>>>

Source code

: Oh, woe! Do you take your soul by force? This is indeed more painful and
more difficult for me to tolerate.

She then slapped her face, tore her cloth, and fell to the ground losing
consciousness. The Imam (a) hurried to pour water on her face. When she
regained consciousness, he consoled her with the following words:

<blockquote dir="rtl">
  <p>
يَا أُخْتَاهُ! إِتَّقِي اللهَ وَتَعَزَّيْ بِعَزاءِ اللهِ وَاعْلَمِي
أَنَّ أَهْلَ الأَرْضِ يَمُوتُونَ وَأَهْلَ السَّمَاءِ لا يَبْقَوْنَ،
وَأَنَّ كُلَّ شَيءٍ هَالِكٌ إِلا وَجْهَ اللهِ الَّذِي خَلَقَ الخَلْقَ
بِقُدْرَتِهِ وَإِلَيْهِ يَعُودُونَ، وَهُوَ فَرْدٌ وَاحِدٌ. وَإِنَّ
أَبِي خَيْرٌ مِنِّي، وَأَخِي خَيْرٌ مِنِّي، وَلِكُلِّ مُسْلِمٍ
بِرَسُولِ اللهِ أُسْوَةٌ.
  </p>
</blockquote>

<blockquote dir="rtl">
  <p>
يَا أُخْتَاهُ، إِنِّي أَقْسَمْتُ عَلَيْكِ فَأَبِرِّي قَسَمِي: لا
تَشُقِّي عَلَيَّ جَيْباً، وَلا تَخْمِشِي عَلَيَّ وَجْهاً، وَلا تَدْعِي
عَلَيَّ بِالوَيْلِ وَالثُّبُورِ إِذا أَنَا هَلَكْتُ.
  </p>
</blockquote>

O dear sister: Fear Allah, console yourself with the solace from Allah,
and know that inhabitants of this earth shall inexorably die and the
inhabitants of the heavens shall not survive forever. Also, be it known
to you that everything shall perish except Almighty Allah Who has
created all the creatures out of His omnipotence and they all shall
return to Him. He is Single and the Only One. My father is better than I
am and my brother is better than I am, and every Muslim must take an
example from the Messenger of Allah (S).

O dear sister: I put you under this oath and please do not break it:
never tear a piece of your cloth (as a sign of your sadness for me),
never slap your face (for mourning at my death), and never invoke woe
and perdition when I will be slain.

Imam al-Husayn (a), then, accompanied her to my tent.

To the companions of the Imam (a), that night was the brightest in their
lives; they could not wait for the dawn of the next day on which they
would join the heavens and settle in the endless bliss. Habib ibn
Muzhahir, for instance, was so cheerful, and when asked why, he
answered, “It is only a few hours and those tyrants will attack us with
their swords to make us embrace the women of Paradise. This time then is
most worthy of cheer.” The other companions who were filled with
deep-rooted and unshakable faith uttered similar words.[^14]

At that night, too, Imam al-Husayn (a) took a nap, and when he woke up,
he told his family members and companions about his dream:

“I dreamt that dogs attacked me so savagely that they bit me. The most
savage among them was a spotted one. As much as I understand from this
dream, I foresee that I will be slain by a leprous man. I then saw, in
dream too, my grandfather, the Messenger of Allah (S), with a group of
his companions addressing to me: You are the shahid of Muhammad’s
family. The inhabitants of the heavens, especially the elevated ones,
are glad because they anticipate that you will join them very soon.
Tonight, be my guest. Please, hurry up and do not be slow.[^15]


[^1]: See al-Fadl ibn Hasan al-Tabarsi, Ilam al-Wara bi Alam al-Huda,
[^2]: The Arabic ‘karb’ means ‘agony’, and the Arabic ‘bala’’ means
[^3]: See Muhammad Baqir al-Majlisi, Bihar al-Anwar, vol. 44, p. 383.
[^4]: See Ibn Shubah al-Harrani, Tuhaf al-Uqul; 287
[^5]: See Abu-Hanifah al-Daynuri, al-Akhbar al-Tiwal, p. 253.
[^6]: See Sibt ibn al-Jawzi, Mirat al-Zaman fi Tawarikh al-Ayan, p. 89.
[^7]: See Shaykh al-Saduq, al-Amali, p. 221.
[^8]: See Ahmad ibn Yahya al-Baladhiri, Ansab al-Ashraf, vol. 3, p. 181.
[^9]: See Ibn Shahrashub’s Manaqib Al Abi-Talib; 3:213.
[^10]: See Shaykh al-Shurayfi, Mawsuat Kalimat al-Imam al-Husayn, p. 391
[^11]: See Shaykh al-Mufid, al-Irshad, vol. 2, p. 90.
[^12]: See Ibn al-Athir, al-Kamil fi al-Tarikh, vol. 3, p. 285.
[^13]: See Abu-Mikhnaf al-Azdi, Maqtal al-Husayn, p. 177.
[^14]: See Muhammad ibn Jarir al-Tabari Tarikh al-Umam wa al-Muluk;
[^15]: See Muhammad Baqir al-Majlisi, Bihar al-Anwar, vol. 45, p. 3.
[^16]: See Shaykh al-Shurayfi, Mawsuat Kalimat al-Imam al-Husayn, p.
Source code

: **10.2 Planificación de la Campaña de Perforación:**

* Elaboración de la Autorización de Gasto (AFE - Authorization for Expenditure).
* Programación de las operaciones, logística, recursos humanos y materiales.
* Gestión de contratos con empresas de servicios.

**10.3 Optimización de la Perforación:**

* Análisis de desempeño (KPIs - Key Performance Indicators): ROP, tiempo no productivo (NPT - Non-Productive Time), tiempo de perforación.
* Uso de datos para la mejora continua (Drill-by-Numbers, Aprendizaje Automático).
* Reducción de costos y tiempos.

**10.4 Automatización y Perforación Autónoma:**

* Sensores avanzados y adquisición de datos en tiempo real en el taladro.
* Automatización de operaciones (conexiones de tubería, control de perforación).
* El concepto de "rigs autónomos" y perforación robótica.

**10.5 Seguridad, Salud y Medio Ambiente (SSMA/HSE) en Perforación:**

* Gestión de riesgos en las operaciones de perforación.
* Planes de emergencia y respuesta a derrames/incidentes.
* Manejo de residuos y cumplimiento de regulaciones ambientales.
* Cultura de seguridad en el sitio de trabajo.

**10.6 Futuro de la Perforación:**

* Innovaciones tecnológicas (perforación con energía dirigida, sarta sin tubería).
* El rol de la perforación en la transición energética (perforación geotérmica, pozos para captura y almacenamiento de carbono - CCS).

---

<<<

● Exercise aim: Repeat the material from above exactly, word for word.

● Answer section:
Source code

: Oh, woe! Do you take your soul by force? This is indeed more painful and
more difficult for me to tolerate.

She then slapped her face, tore her cloth, and fell to the ground losing
consciousness. The Imam (a) hurried to pour water on her face. When she
regained consciousness, he consoled her with the following words:

<blockquote dir="rtl">
  <p>
يَا أُخْتَاهُ! إِتَّقِي اللهَ وَتَعَزَّيْ بِعَزاءِ اللهِ وَاعْلَمِي
أَنَّ أَهْلَ الأَرْضِ يَمُوتُونَ وَأَهْلَ السَّمَاءِ لا يَبْقَوْنَ،
وَأَنَّ كُلَّ شَيءٍ هَالِكٌ إِلا وَجْهَ اللهِ الَّذِي خَلَقَ الخَلْقَ
بِقُدْرَتِهِ وَإِلَيْهِ يَعُودُونَ، وَهُوَ فَرْدٌ وَاحِدٌ. وَإِنَّ
أَبِي خَيْرٌ مِنِّي، وَأَخِي خَيْرٌ مِنِّي، وَلِكُلِّ مُسْلِمٍ
بِرَسُولِ اللهِ أُسْوَةٌ.
  </p>
</blockquote>

<blockquote dir="rtl">
  <p>
يَا أُخْتَاهُ، إِنِّي أَقْسَمْتُ عَلَيْكِ فَأَبِرِّي قَسَمِي: لا
تَشُقِّي عَلَيَّ جَيْباً، وَلا تَخْمِشِي عَلَيَّ وَجْهاً، وَلا تَدْعِي
عَلَيَّ بِالوَيْلِ وَالثُّبُورِ إِذا أَنَا هَلَكْتُ.
  </p>
</blockquote>

O dear sister: Fear Allah, console yourself with the solace from Allah,
and know that inhabitants of this earth shall inexorably die and the
inhabitants of the heavens shall not survive forever. Also, be it known
to you that everything shall perish except Almighty Allah Who has
created all the creatures out of His omnipotence and they all shall
return to Him. He is Single and the Only One. My father is better than I
am and my brother is better than I am, and every Muslim must take an
example from the Messenger of Allah (S).

O dear sister: I put you under this oath and please do not break it:
never tear a piece of your cloth (as a sign of your sadness for me),
never slap your face (for mourning at my death), and never invoke woe
and perdition when I will be slain.

Imam al-Husayn (a), then, accompanied her to my tent.

To the companions of the Imam (a), that night was the brightest in their
lives; they could not wait for the dawn of the next day on which they
would join the heavens and settle in the endless bliss. Habib ibn
Muzhahir, for instance, was so cheerful, and when asked why, he
answered, “It is only a few hours and those tyrants will attack us with
their swords to make us embrace the women of Paradise. This time then is
most worthy of cheer.” The other companions who were filled with
deep-rooted and unshakable faith uttered similar words.[^14]

At that night, too, Imam al-Husayn (a) took a nap, and when he woke up,
he told his family members and companions about his dream:

“I dreamt that dogs attacked me so savagely that they bit me. The most
savage among them was a spotted one. As much as I understand from this
dream, I foresee that I will be slain by a leprous man. I then saw, in
dream too, my grandfather, the Messenger of Allah (S), with a group of
his companions addressing to me: You are the shahid of Muhammad’s
family. The inhabitants of the heavens, especially the elevated ones,
are glad because they anticipate that you will join them very soon.
Tonight, be my guest. Please, hurry up and do not be slow.[^15]


[^1]: See al-Fadl ibn Hasan al-Tabarsi, Ilam al-Wara bi Alam al-Huda,
[^2]: The Arabic ‘karb’ means ‘agony’, and the Arabic ‘bala’’ means
[^3]: See Muhammad Baqir al-Majlisi, Bihar al-Anwar, vol. 44, p. 383.
[^4]: See Ibn Shubah al-Harrani, Tuhaf al-Uqul; 287
[^5]: See Abu-Hanifah al-Daynuri, al-Akhbar al-Tiwal, p. 253.
[^6]: See Sibt ibn al-Jawzi, Mirat al-Zaman fi Tawarikh al-Ayan, p. 89.
[^7]: See Shaykh al-Saduq, al-Amali, p. 221.
[^8]: See Ahmad ibn Yahya al-Baladhiri, Ansab al-Ashraf, vol. 3, p. 181.
[^9]: See Ibn Shahrashub’s Manaqib Al Abi-Talib; 3:213.
[^10]: See Shaykh al-Shurayfi, Mawsuat Kalimat al-Imam al-Husayn, p. 391
[^11]: See Shaykh al-Mufid, al-Irshad, vol. 2, p. 90.
[^12]: See Ibn al-Athir, al-Kamil fi al-Tarikh, vol. 3, p. 285.
[^13]: See Abu-Mikhnaf al-Azdi, Maqtal al-Husayn, p. 177.
[^14]: See Muhammad ibn Jarir al-Tabari Tarikh al-Umam wa al-Muluk;
[^15]: See Muhammad Baqir al-Majlisi, Bihar al-Anwar, vol. 45, p. 3.
[^16]: See Shaykh al-Shurayfi, Mawsuat Kalimat al-Imam al-Husayn, p.
Source code

: **10.2 Planificación de la Campaña de Perforación:**

* Elaboración de la Autorización de Gasto (AFE - Authorization for Expenditure).
* Programación de las operaciones, logística, recursos humanos y materiales.
* Gestión de contratos con empresas de servicios.

**10.3 Optimización de la Perforación:**

* Análisis de desempeño (KPIs - Key Performance Indicators): ROP, tiempo no productivo (NPT - Non-Productive Time), tiempo de perforación.
* Uso de datos para la mejora continua (Drill-by-Numbers, Aprendizaje Automático).
* Reducción de costos y tiempos.

**10.4 Automatización y Perforación Autónoma:**

* Sensores avanzados y adquisición de datos en tiempo real en el taladro.
* Automatización de operaciones (conexiones de tubería, control de perforación).
* El concepto de "rigs autónomos" y perforación robótica.

**10.5 Seguridad, Salud y Medio Ambiente (SSMA/HSE) en Perforación:**

* Gestión de riesgos en las operaciones de perforación.
* Planes de emergencia y respuesta a derrames/incidentes.
* Manejo de residuos y cumplimiento de regulaciones ambientales.
* Cultura de seguridad en el sitio de trabajo.

**10.6 Futuro de la Perforación:**

* Innovaciones tecnológicas (perforación con energía dirigida, sarta sin tubería).
* El rol de la perforación en la transición energética (perforación geotérmica, pozos para captura y almacenamiento de carbono - CCS).

---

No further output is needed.